There are two forms of vitamin A. The one is pre-formed vitamin A and the other is called beta-carotene. Pre-formed vitamin A occurs only in food of an animal origin but beta-carotene is found in food from vegetable origin. Beta-carotene can be recognized by the orange/yellow/red pigmentation it gives to the food.  However, it is also found in dark green vegetables. Vitamin A is essential for normal growth as well as healthy eyes, teeth, skin and hair. Vitamin A is a nutrient required for overall good health and immune function. The body converts beta-carotene when needed to Vitamin A. Vitamin A is used by the body when you are sick. Usually dietary sources are sufficient as large doses of Vitamin A in supplement form can be harmful. Good sources of vitamin A include: liver, the fat of milk and dairy products, and eggs. Good sources of beta-carotene include: carrots, pumpkin, butternut, Hubbard squash, yellow sweet potatoes, spinach, green beans and peas, broccoli, mangos, oranges, yellow peaches, apricots and paw paws.
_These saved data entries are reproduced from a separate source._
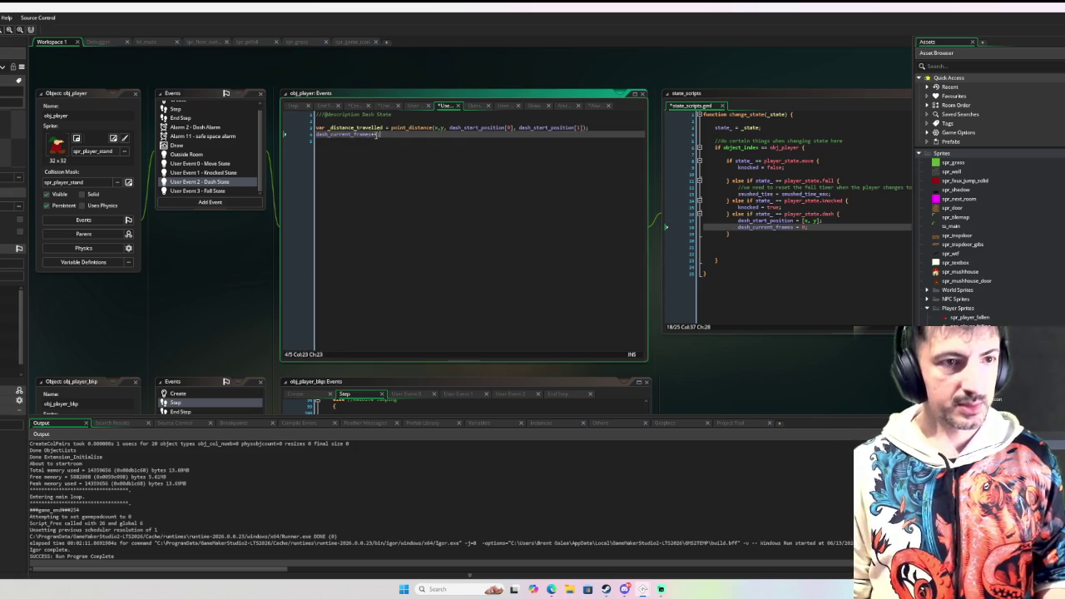
key(Return)
key(Return)
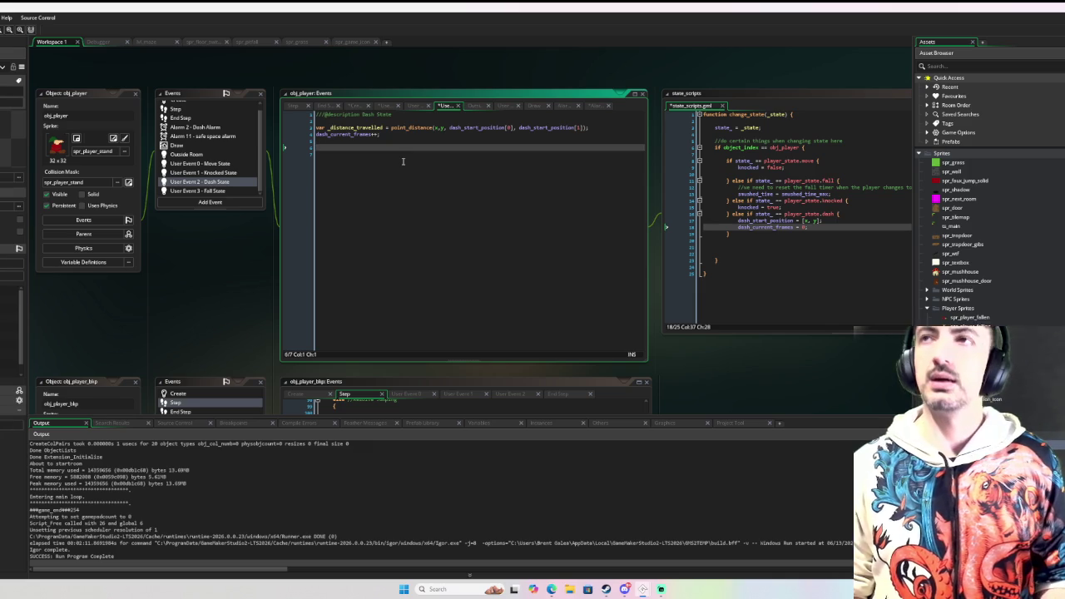
text(//some te)
text(dash direction)
key(Return)
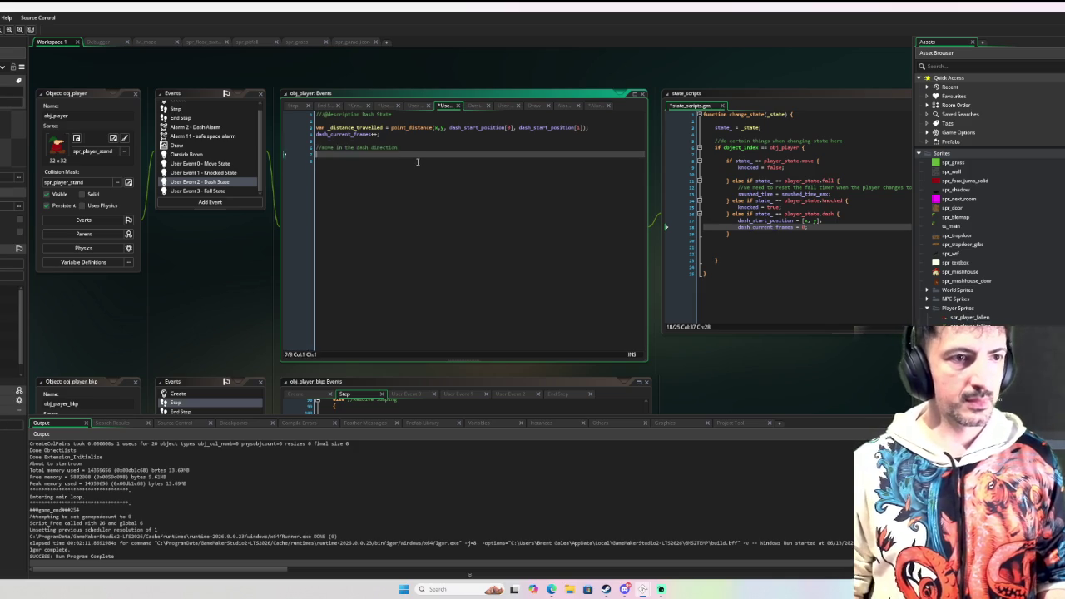
key(Return)
key(Return)
key(Return)
text(che)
Zinc is another mineral important to a healthy immune system. People with a low zinc level tend to have a poorer immune response to infections. Zinc is needed to produce and activate some types of white blood cells that help fight infections. Good sources of zinc include: lean meat, poultry, seafood (especially oysters), wholegrain products, beans, seeds and nuts. Zinc supplements if used shouldn’t be more than 25mg a day.

Use herbs and spices

Herbs and spices have been used for thousands of years to support health. Cooking with fresh herbs and using lots of spices is one way to boost your immune defences as the seasons begin to change. Cooking liberally with herbs and spices will improve taste and depth to your dishes while adding considerably health benefits to every meal. Three of the most important herbs and spices include turmeric, cayenne pepper and oregano. Turmeric is a bright yellow spice known as a powerful antioxidant and anti-inflammatory. The active ingredient found in turmeric is called curcumin. Cayenne is used to add a bit of heat to dishes. Its benefit is to thin phlegm and eases it passage through the lungs. Oregano is a fragrant herb that has exceptionally high antioxidant content. The active compounds in oregano are carvacrol and thymol. These compounds have strong antiviral, antibacterial and antifungal properties.